Pork Shoulder Kimchi Stew with Aged Kimchi: The Pinnacle of Deep, Rich Flavor
Beginner-Friendly Recipe: Pork Shoulder Stew with Aged Kimchi – Your Ultimate Guide to Perfect Results
Experience the perfect harmony of deeply savory and tangy aged kimchi with tender pork shoulder in this classic Kimchi Jjim (stew). Kimchi dishes are always a winner, and this slow-cooked stew is an absolute rice thief! Give it a try!
Stew Ingredients- 1kg Pork Shoulder
- 1/2 head Aged Kimchi
- 3 ladles Aged Kimchi Brine
Pork Boiling (Blanching) Ingredients- 1 Tbsp Minced Garlic
- 1 Tbsp Doenjang (Soybean Paste)
- Pinch of Ginger Powder
- Pinch of Whole Peppercorns
- Pinch of Oregano or other herbs (optional)
- 1 Tbsp Minced Garlic
- 1 Tbsp Doenjang (Soybean Paste)
- Pinch of Ginger Powder
- Pinch of Whole Peppercorns
- Pinch of Oregano or other herbs (optional)
Cooking Instructions
Step 1
Rinse the pork shoulder under cold running water for about 30 minutes to remove excess blood. Once the blood is drained, place the pork in a pot.
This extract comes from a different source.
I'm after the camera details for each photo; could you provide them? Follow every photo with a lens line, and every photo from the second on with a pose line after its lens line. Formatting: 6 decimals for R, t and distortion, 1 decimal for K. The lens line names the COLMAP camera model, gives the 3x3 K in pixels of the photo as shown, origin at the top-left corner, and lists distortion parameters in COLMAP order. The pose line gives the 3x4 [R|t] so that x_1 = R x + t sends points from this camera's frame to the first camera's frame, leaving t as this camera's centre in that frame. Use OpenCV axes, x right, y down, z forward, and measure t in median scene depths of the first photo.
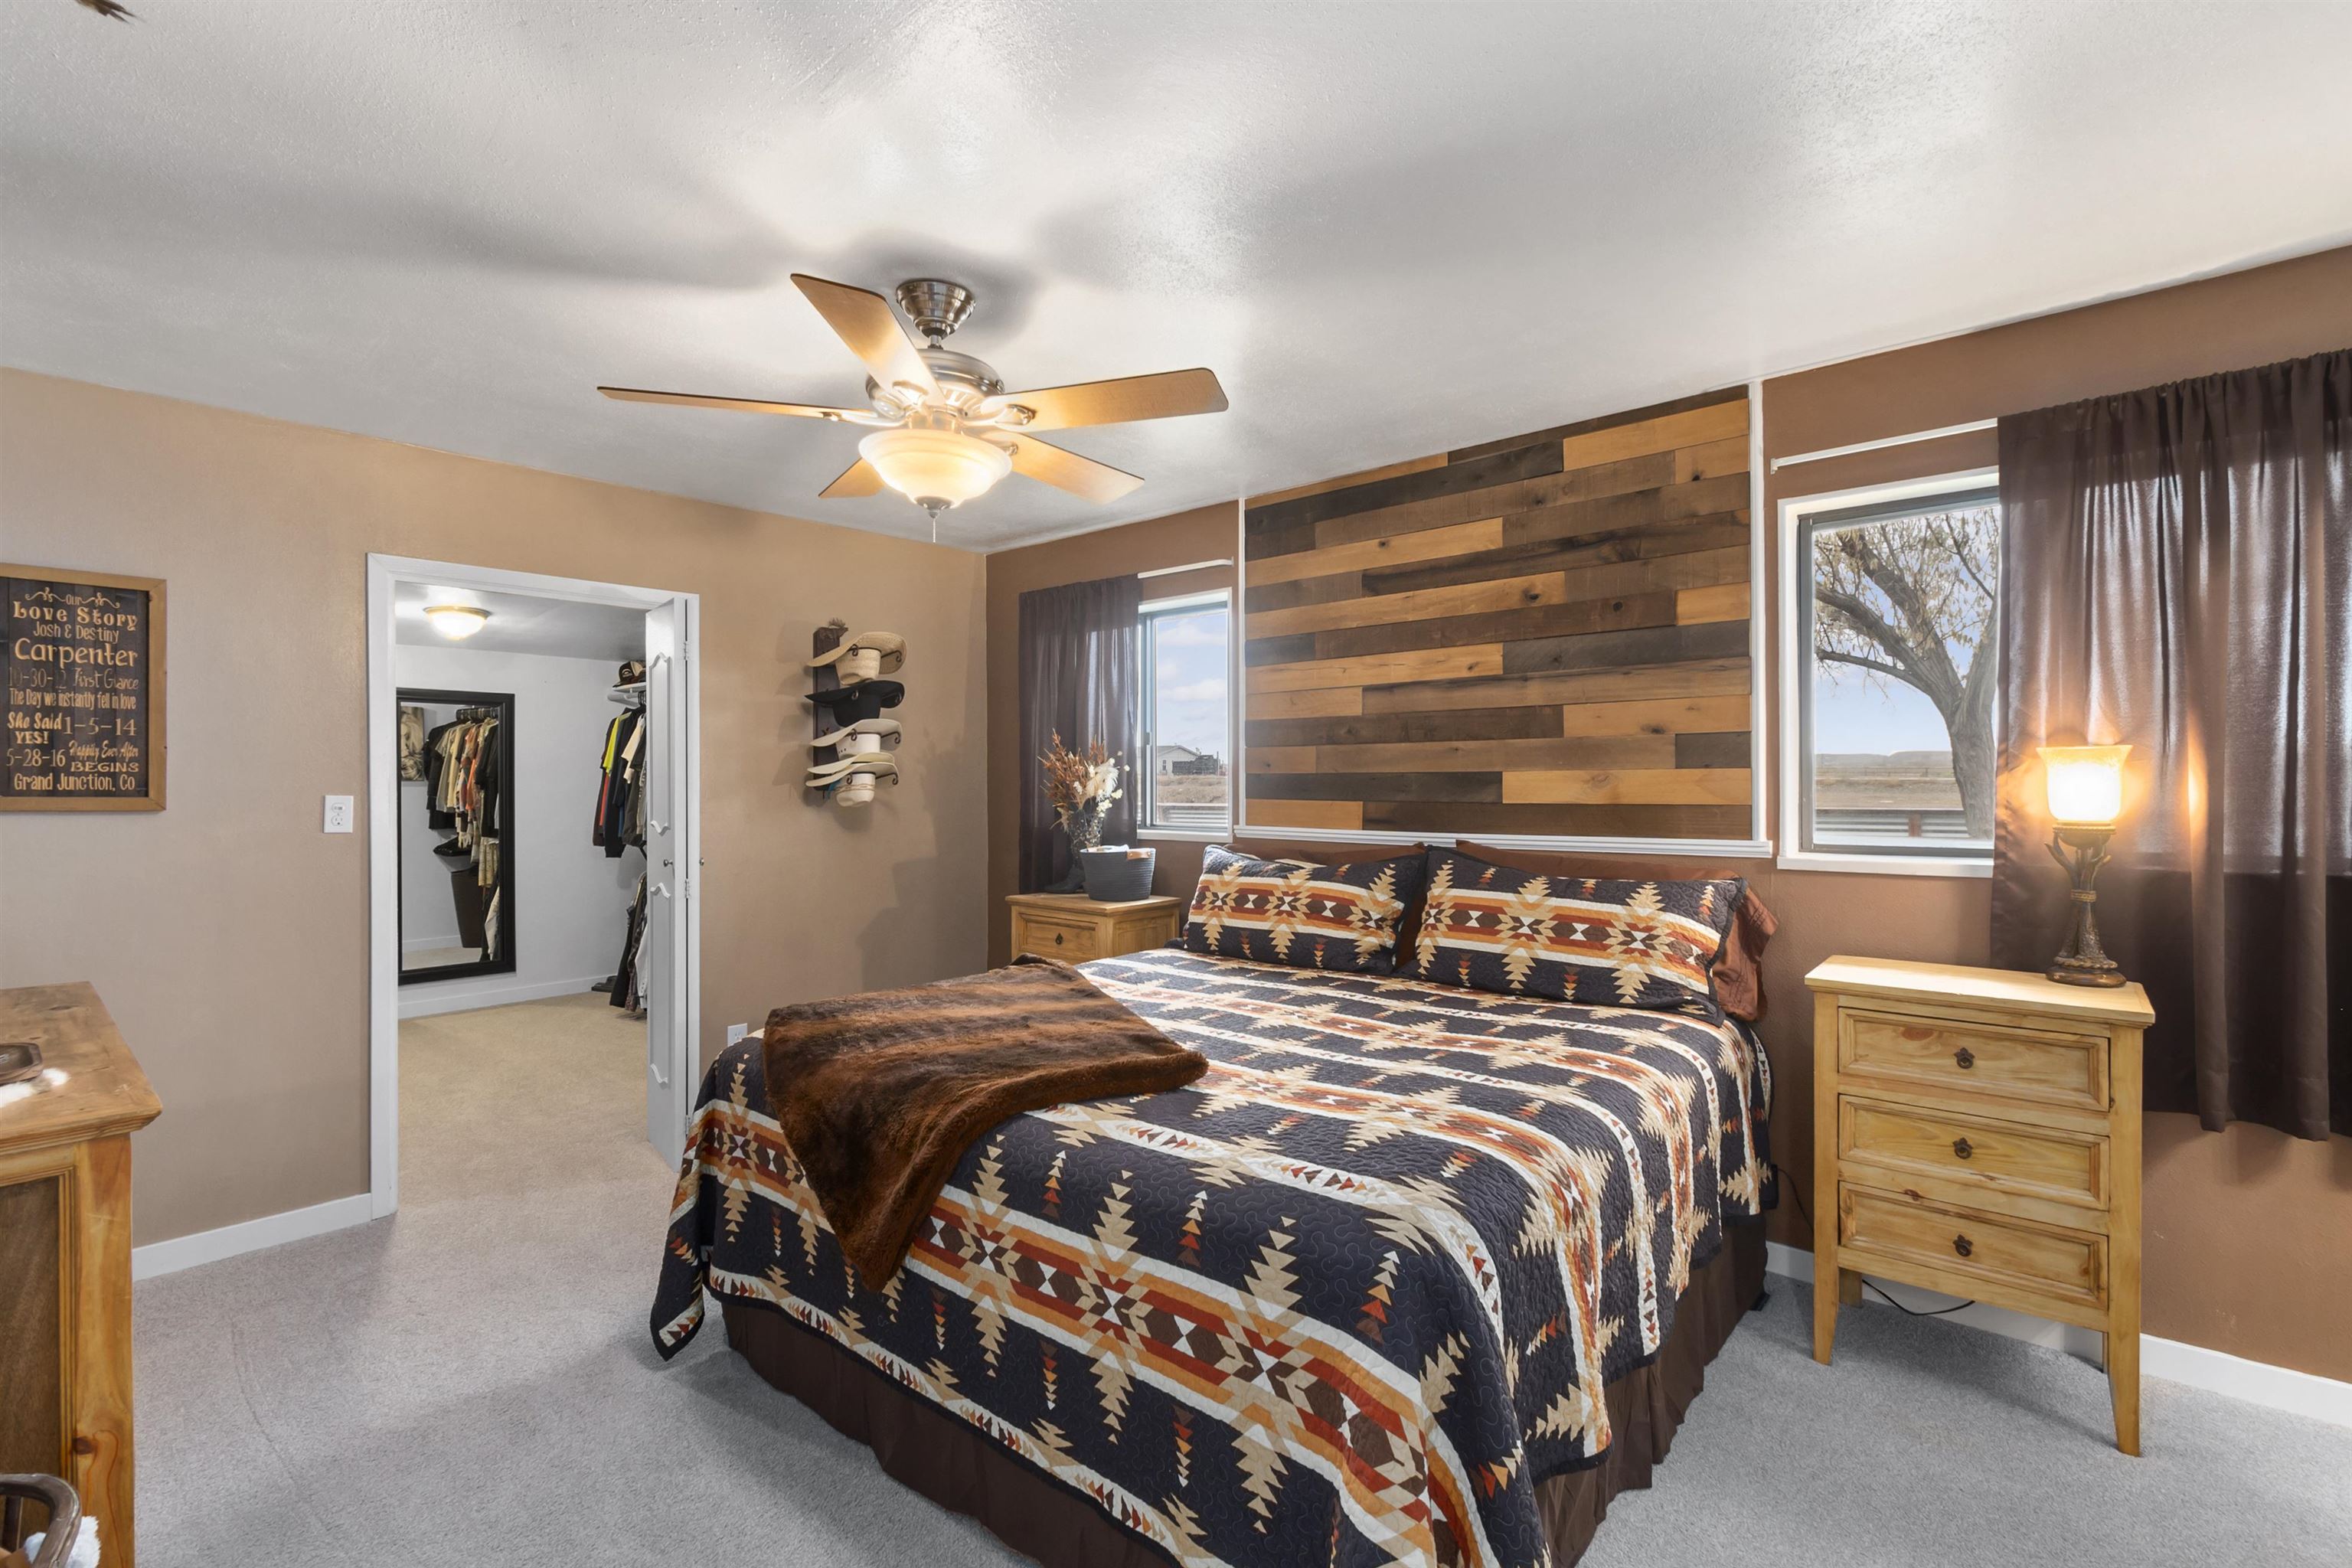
lens RADIAL K [[1064.7, 0, 1167.9], [0, 1064.7, 787.8], [0, 0, 1]] dist [0.003816, -0.000909]
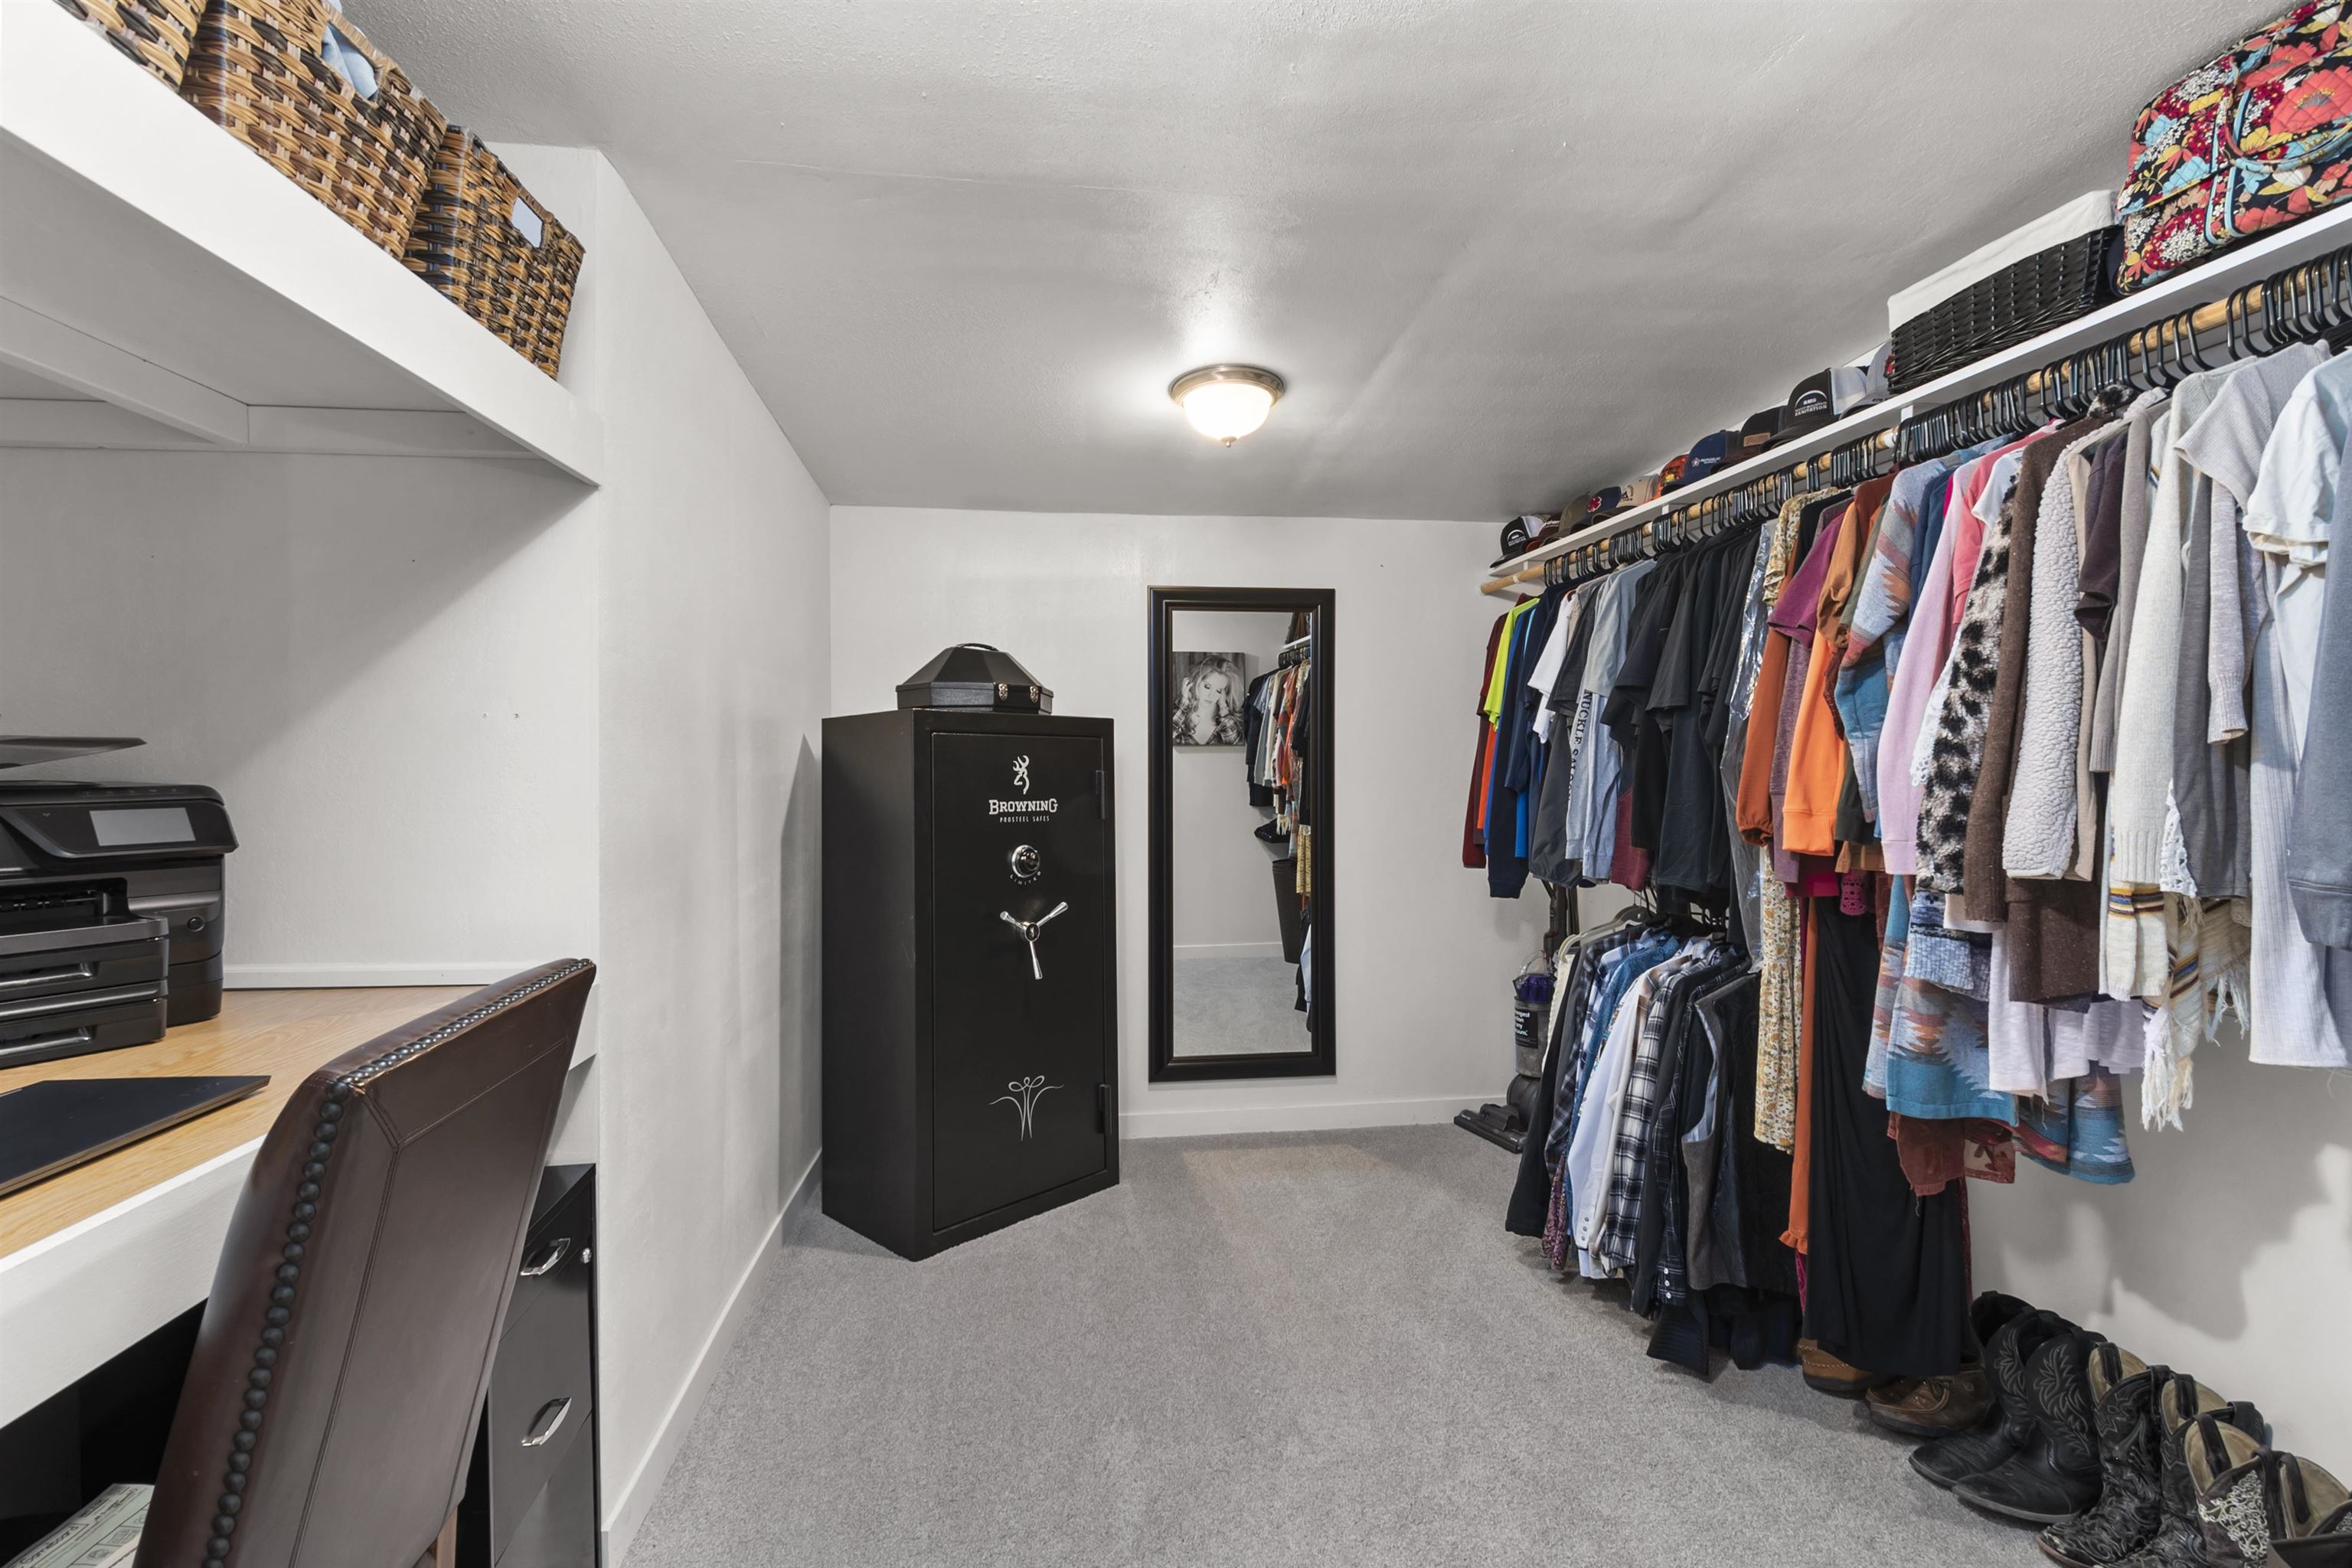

Add the ingredients for boiling the pork: 1 Tbsp minced garlic, 1 Tbsp doenjang, a pinch of ginger powder, a pinch of whole peppercorns, and a pinch of oregano or other herbs.
Step 2
Once the water comes to a rolling boil, skim off any impurities (scum) that rise to the surface using a ladle. Let it boil (blanch) for 5-10 minutes to remove any gamey odors, then rinse the pork thoroughly under cold water.
Step 3
Now for the star ingredient: aged kimchi! My family loves kimchi that’s been aged for two years. Take half a head of this kimchi, gently shake off any excess thick seasoning, and arrange it at the bottom of the pot. Place the blanched pork shoulder on top, whole.
Step 4
It’s time to add the kimchi brine, which is key to the stew’s flavor! Pour in about 3 ladles of the aged kimchi brine, enough to cover about half of the pork and kimchi. (Level 1: Adding Kimchi Brine)
Step 5
After adding the kimchi brine, feel free to add more minced garlic, chopped green onions, or salted shrimp (saeujeot) to your liking for an even richer flavor. (Chef Baek Jong-won’s recipe is known to include salted shrimp.)
Step 6
Bring the stew to a boil over high heat, then reduce the heat to low, cover, and let it simmer gently for at least 40 minutes, or until the pork is fork-tender. Even if the pot seems a bit small, patient simmering will result in a delicious kimchi stew. Enjoy the mouthwatering sight while you wait!